If your mother or father are suffering from glaucoma, the risk that you will suffer from it is three to five times higher. If your brother or sister re suffering from glaucoma, the risk is five to seven times larger..
To understand why something broke down and how to fix it, you need to know more about the structure. In this case, the structure and function of the eye. Now let’s look at how and why it comes to glaucoma.
The brochure issued by the Australian Association for the fight against glaucoma writes: “For solid form of the eyebal, pressure is responsible. The soft eye tissueis ‘inflated’ like a car tire or balloon.”
Inside the eye there is a radial body that secretes from blood vessels fluid called aqueous humor into the eye “The fluid is circulating in the deep interior part of the eye, nourishes the individual components of the eye and goes back into the bloodstream, through the structure called trabecular meshwork.
Open angle glaucoma
If for any reason comes to a halt in the aqueous humor guide through the canal meshwork, that will increase the pressure in the eye. This will eventually lead to the damage of sensitive nerve fibers in the back of the eye. This disorder is called open angle glaucoma and it occupies about 90 percent of all cases of glaucoma.

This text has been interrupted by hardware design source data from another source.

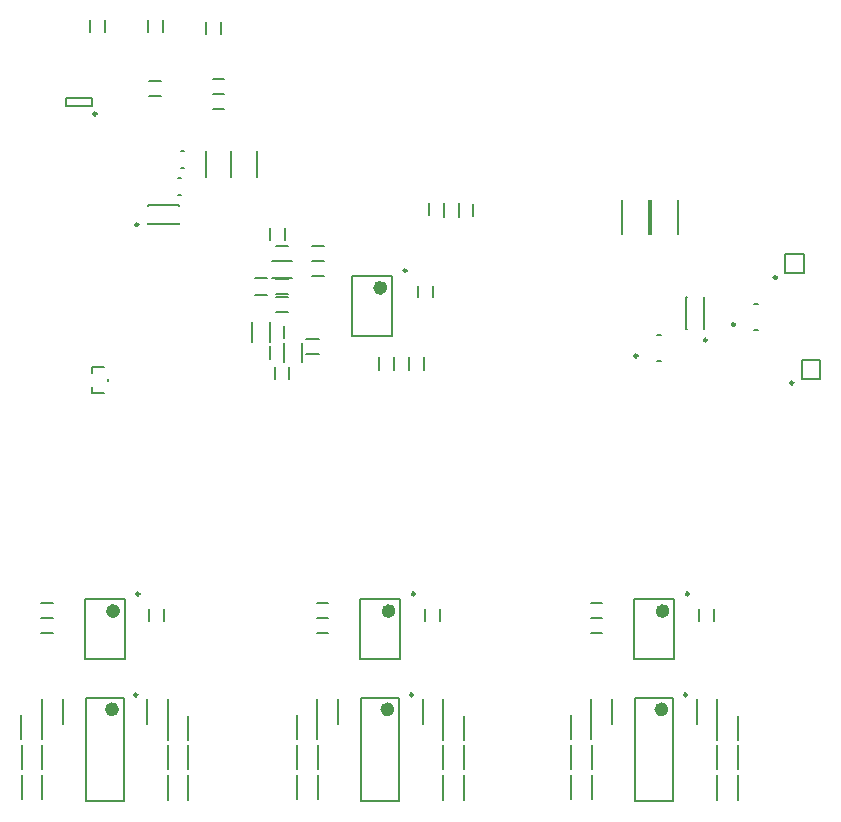
<source format=gbo>
G04*
G04 #@! TF.GenerationSoftware,Altium Limited,Altium Designer,24.4.1 (13)*
G04*
G04 Layer_Color=32896*
%FSLAX44Y44*%
%MOMM*%
G71*
G04*
G04 #@! TF.SameCoordinates,D7575A33-01EC-4171-9A11-0C774D8D2981*
G04*
G04*
G04 #@! TF.FilePolarity,Positive*
G04*
G01*
G75*
%ADD10C,0.6000*%
%ADD11C,0.2500*%
%ADD15C,0.2000*%
D10*
X351500Y646250D02*
G03*
X351500Y646250I-3000J0D01*
G01*
X357500Y289250D02*
G03*
X357500Y289250I-3000J0D01*
G01*
X358500Y372500D02*
G03*
X358500Y372500I-3000J0D01*
G01*
X125250Y372500D02*
G03*
X125250Y372500I-3000J0D01*
G01*
X124250Y289250D02*
G03*
X124250Y289250I-3000J0D01*
G01*
X590500Y372500D02*
G03*
X590500Y372500I-3000J0D01*
G01*
X589500Y289250D02*
G03*
X589500Y289250I-3000J0D01*
G01*
D11*
X108250Y793500D02*
G03*
X108250Y793500I-1250J0D01*
G01*
X566250Y588500D02*
G03*
X566250Y588500I-1250J0D01*
G01*
X370750Y660750D02*
G03*
X370750Y660750I-1250J0D01*
G01*
X143639Y699689D02*
G03*
X143639Y699689I-1250J0D01*
G01*
X376000Y301600D02*
G03*
X376000Y301600I-1250J0D01*
G01*
X377750Y387000D02*
G03*
X377750Y387000I-1250J0D01*
G01*
X625061Y601889D02*
G03*
X625061Y601889I-1250J0D01*
G01*
X144500Y387000D02*
G03*
X144500Y387000I-1250J0D01*
G01*
X142750Y301600D02*
G03*
X142750Y301600I-1250J0D01*
G01*
X609750Y387000D02*
G03*
X609750Y387000I-1250J0D01*
G01*
X608000Y301600D02*
G03*
X608000Y301600I-1250J0D01*
G01*
X648750Y615250D02*
G03*
X648750Y615250I-1250J0D01*
G01*
X698187Y565650D02*
G03*
X698187Y565650I-1250J0D01*
G01*
X684250Y654900D02*
G03*
X684250Y654900I-1250J0D01*
G01*
D15*
X82250Y806750D02*
X104250D01*
X82250Y799750D02*
X104250D01*
X82250D02*
Y806750D01*
X104250Y799750D02*
Y806750D01*
X582500Y606000D02*
X586000D01*
X582500Y584000D02*
X586000D01*
X242747Y654250D02*
X252747D01*
X242747Y639750D02*
X252747D01*
X260100Y640750D02*
X270600D01*
X260100Y653250D02*
X270600D01*
X118250Y567600D02*
Y568900D01*
X104750Y557250D02*
X114250D01*
X104750Y574100D02*
Y579250D01*
Y557250D02*
Y562400D01*
Y579250D02*
X114250D01*
X358500Y605250D02*
Y656250D01*
X324500Y605250D02*
Y656250D01*
X358500D01*
X324500Y605250D02*
X358500D01*
X291000Y656150D02*
X301000D01*
X291000Y668850D02*
X301000D01*
X151500Y715700D02*
Y716500D01*
X178500D01*
Y715700D02*
Y716500D01*
X151500Y700500D02*
Y701300D01*
Y700500D02*
X178500D01*
Y701300D01*
X206448Y797401D02*
X216448D01*
X206448Y810101D02*
X216448D01*
X206448Y810151D02*
X216448D01*
X206448Y822851D02*
X216448D01*
X152948Y821351D02*
X162948D01*
X152948Y808651D02*
X162948D01*
X222250Y740000D02*
Y762000D01*
X243750Y740000D02*
Y762000D01*
X200750Y740000D02*
Y762000D01*
X222250Y740000D02*
Y762000D01*
X179500Y747916D02*
X182000D01*
X179500Y762417D02*
X182000D01*
X177000Y739417D02*
X179500D01*
X177000Y724917D02*
X179500D01*
X164600Y862750D02*
Y872750D01*
X151900Y862750D02*
Y872750D01*
X115100Y862750D02*
Y872750D01*
X102400Y862750D02*
Y872750D01*
X285850Y602750D02*
X296350D01*
X285850Y590250D02*
X296350D01*
X360250Y577000D02*
Y587500D01*
X372750Y577000D02*
Y587500D01*
X347750Y576500D02*
Y588000D01*
X360250Y576500D02*
Y588000D01*
X239988Y600638D02*
Y617362D01*
X254713Y600638D02*
Y617362D01*
X256697Y669112D02*
X273421D01*
X256697Y654388D02*
X273421D01*
X427250Y707000D02*
Y717500D01*
X414750Y707000D02*
Y717500D01*
X575956Y691500D02*
Y720562D01*
X553394Y691500D02*
Y720562D01*
X600456Y691500D02*
Y720562D01*
X577893Y691500D02*
Y720562D01*
X526500Y379600D02*
X536500D01*
X526500Y366900D02*
X536500D01*
X386150Y364500D02*
Y374500D01*
X398850Y364500D02*
Y374500D01*
X294500Y366850D02*
X304500D01*
X294500Y354150D02*
X304500D01*
X312750Y277309D02*
Y297891D01*
X295250Y277309D02*
Y297891D01*
X295250Y264059D02*
Y284641D01*
X277750Y264059D02*
Y284641D01*
X278001Y213059D02*
Y233641D01*
X295501Y213059D02*
Y233641D01*
Y238559D02*
Y259141D01*
X278001Y238559D02*
Y259141D01*
X401750Y212808D02*
Y233390D01*
X419250Y212808D02*
Y233390D01*
X419250Y238451D02*
Y259033D01*
X401750Y238451D02*
Y259033D01*
Y277309D02*
Y297891D01*
X384250Y277309D02*
Y297891D01*
X419250Y263059D02*
Y283641D01*
X401750Y263059D02*
Y283641D01*
X364500Y211500D02*
Y299000D01*
X332500Y211500D02*
Y299000D01*
X364500D01*
X332500Y211500D02*
X364500D01*
X365500Y331500D02*
Y382500D01*
X331501Y331500D02*
Y382500D01*
X365500D01*
X331501Y331500D02*
X365500D01*
X294500Y379600D02*
X304500D01*
X294500Y366900D02*
X304500D01*
X61250Y379600D02*
X71250D01*
X61250Y366900D02*
X71250D01*
X622200Y638000D02*
X623000D01*
Y611000D02*
Y638000D01*
X622200Y611000D02*
X623000D01*
X607000Y638000D02*
X607800D01*
X607000Y611000D02*
Y638000D01*
Y611000D02*
X607800D01*
X132250Y331500D02*
Y382500D01*
X98250Y331500D02*
Y382500D01*
X132250D01*
X98250Y331500D02*
X132250D01*
X131250Y211500D02*
Y299000D01*
X99250Y211500D02*
Y299000D01*
X131250D01*
X99250Y211500D02*
X131250D01*
X186000Y263059D02*
Y283641D01*
X168500Y263059D02*
Y283641D01*
Y277309D02*
Y297891D01*
X151000Y277309D02*
Y297891D01*
X186000Y238450D02*
Y259032D01*
X168500Y238450D02*
Y259032D01*
Y212809D02*
Y233391D01*
X186000Y212809D02*
Y233391D01*
X62250Y238559D02*
Y259141D01*
X44750Y238559D02*
Y259141D01*
Y213059D02*
Y233641D01*
X62250Y213059D02*
Y233641D01*
X62000Y264059D02*
Y284641D01*
X44500Y264059D02*
Y284641D01*
X79500Y277309D02*
Y297891D01*
X62000Y277309D02*
Y297891D01*
X61250Y366850D02*
X71250D01*
X61250Y354150D02*
X71250D01*
X152900Y364500D02*
Y374500D01*
X165600Y364500D02*
Y374500D01*
X254850Y586250D02*
Y596750D01*
X267350Y586250D02*
Y596750D01*
X255250Y686500D02*
Y697000D01*
X267750Y686500D02*
Y697000D01*
X389750Y707500D02*
Y718000D01*
X402250Y707500D02*
Y718000D01*
X385250Y577000D02*
Y587500D01*
X372750Y577000D02*
Y587500D01*
X259000Y569000D02*
Y579500D01*
X271500Y569000D02*
Y579500D01*
X267238Y583138D02*
Y599862D01*
X281963Y583138D02*
Y599862D01*
X254713Y603709D02*
Y614209D01*
X267213Y603709D02*
Y614209D01*
X392850Y638000D02*
Y648000D01*
X380150Y638000D02*
Y648000D01*
X402250Y706500D02*
Y718000D01*
X414750Y706500D02*
Y718000D01*
X260350Y638350D02*
X270350D01*
X260350Y625650D02*
X270350D01*
X201098Y861500D02*
Y871500D01*
X213798Y861500D02*
Y871500D01*
X597500Y331500D02*
Y382500D01*
X563500Y331500D02*
Y382500D01*
X597500D01*
X563500Y331500D02*
X597500D01*
X596500Y211500D02*
Y299000D01*
X564500Y211500D02*
Y299000D01*
X596500D01*
X564500Y211500D02*
X596500D01*
X651250Y263059D02*
Y283641D01*
X633750Y263059D02*
Y283641D01*
X633750Y277309D02*
Y297891D01*
X616250Y277309D02*
Y297891D01*
X651250Y238451D02*
Y259033D01*
X633750Y238451D02*
Y259033D01*
Y212809D02*
Y233391D01*
X651250Y212809D02*
Y233391D01*
X527500Y238559D02*
Y259141D01*
X510000Y238559D02*
Y259141D01*
Y213059D02*
Y233641D01*
X527500Y213059D02*
Y233641D01*
X527249Y264059D02*
Y284641D01*
X509750Y264059D02*
Y284641D01*
X544749Y277309D02*
Y297891D01*
X527250Y277309D02*
Y297891D01*
X526500Y366850D02*
X536500D01*
X526500Y354150D02*
X536500D01*
X618150Y364500D02*
Y374500D01*
X630850Y364500D02*
Y374500D01*
X259809Y681500D02*
X270309D01*
X259809Y669000D02*
X270309D01*
X291000Y681600D02*
X301000D01*
X291000Y668900D02*
X301000D01*
X665000Y610750D02*
X668500D01*
X665000Y632751D02*
X668500D01*
X705487Y569250D02*
Y585250D01*
Y569250D02*
X721087D01*
X705487Y585250D02*
X721087D01*
Y569250D02*
Y585250D01*
X691550Y658500D02*
Y674500D01*
Y658500D02*
X707150D01*
X691550Y674500D02*
X707150D01*
Y658500D02*
Y674500D01*
M02*

</source>
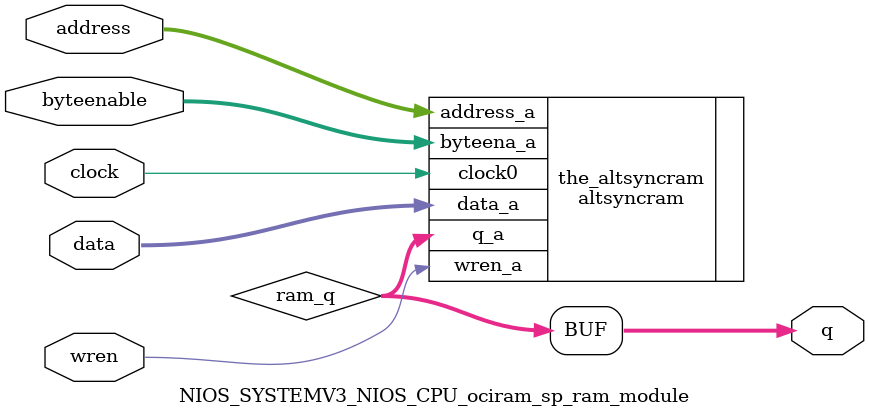
<source format=v>
module NIOS_SYSTEMV3_NIOS_CPU_ociram_sp_ram_module (
                                                     // inputs:
                                                      address,
                                                      byteenable,
                                                      clock,
                                                      data,
                                                      wren,
                                                     // outputs:
                                                      q
                                                   )
;
  parameter lpm_file = "UNUSED";
  output  [ 31: 0] q;
  input   [  7: 0] address;
  input   [  3: 0] byteenable;
  input            clock;
  input   [ 31: 0] data;
  input            wren;
  wire    [ 31: 0] q;
  wire    [ 31: 0] ram_q;
  assign q = ram_q;
  altsyncram the_altsyncram
    (
      .address_a (address),
      .byteena_a (byteenable),
      .clock0 (clock),
      .data_a (data),
      .q_a (ram_q),
      .wren_a (wren)
    );
  defparam the_altsyncram.init_file = lpm_file,
           the_altsyncram.maximum_depth = 0,
           the_altsyncram.numwords_a = 256,
           the_altsyncram.operation_mode = "SINGLE_PORT",
           the_altsyncram.outdata_reg_a = "UNREGISTERED",
           the_altsyncram.ram_block_type = "AUTO",
           the_altsyncram.width_a = 32,
           the_altsyncram.width_byteena_a = 4,
           the_altsyncram.widthad_a = 8;
endmodule
</source>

Ocular or intraocular, pressure may vary during the day. It depends on a number of factors, such as the number of heart beats, how much liquid you drink and the position of your body. These natural changes in pressure does not damage the eye. Elevated eye pressure is not in itself a sign that you suffer from glaucoma, because the “normal” eye pressure varies from person to person. However, increased eye pressure may be one of the symptoms of glaucoma.
Acute glaucoma
One rare form of the disease is called acute glaucoma, or closed-angle glaucoma. Unlike open-angle glaucoma, this type of glaucoma is recognized by a sudden increase of intraocular pressure. This causes severe pain in the eye, blur vision and vomiting. If within a few hours after the appearance of symptoms a person is not provided with medical assistance, it often leads to vision loss.
Secondary glaucoma
There is also a form which is called secondary glaucoma. As can be seen from its name, this form of glaucoma is caused by pathological changes in the eye, such as cancer, cataract or eye injury.
Infantile glaucoma
The fourth form, called infantile glaucoma, is quite rare. This form of glaucoma is present from the birth or appears soon after birth, and is recognized by the fact that the child has increased eyeballs and is extremely sensitive to light.
Peripheral vision
It is possible that even now, while reading this article, your peripheral vision is slowly weakening, and that you are not even aware of that. It is estimated that worldwide 66 million people are suffering from some form of glaucoma. Among those suffering, there is over five million people who have completely gone blind. Therefore, glaucoma occupies third place in the rankings of the most common causes of permanent blindness.
“However, even in developed countries, where educational programs are trying to meet people with the threat, half of those suffering from glaucoma has not yet been diagnosed with this disease,” says the medical journal The Lancet.
Dr. Ivan Goldberg, one of the most prominent Australian ophthalmologist, said: “Glaucoma is called a deceptive thief of sight because with this disease we do not notice any symptoms.With the most common forms of glaucoma, the condition is slowly but steadily getting worse. The disease is quietly damaging the structure of nerves that connect eye and brain. Glaucoma has nothing to do with the tears in your eyes, whether your eyes are dry or not and whether you see clearly to read and write. Even if you do not have any problems with the eyes, it is possible to suffer from severe forms of glaucoma.
Detection of glaucoma
Unfortunately, there is no universal diagnostic index based on which one could determine whether you suffer from glaucoma. For start, the ophthalmologist can measure the eye pressure with an instrument called a tonometer. The instrument are easily equates corneal surface, or front of the eye. First, it is measured the strength of the forces required to equate cornea and these values are used to determine the pressure inside the eye. At the diagnostic examination the ophthalmologist is using instruments which can detect damage to the nervous tissue structure that connects the eye to brain.
Dr. Goldberg says, “While doing that we’re watching nerves or blood vessels in the back of the eye whether they have unusual shape, because it can be a sign of nerve damage.”
Glaucoma can be detected also with visual field testing. Dr. Goldberg explains: “A person looking at half-ball illuminated with white light in which it appears a little brighter white point (the so-called test pin). When people see a small white dot, they are required to signal it by pressing the button.”
If you do not see a white dot that appears at the edge of the visual field, it could be a sign that you are suffering from glaucoma. At the present time the new instruments are being developed in order to simplify this a bit slow and tedious process.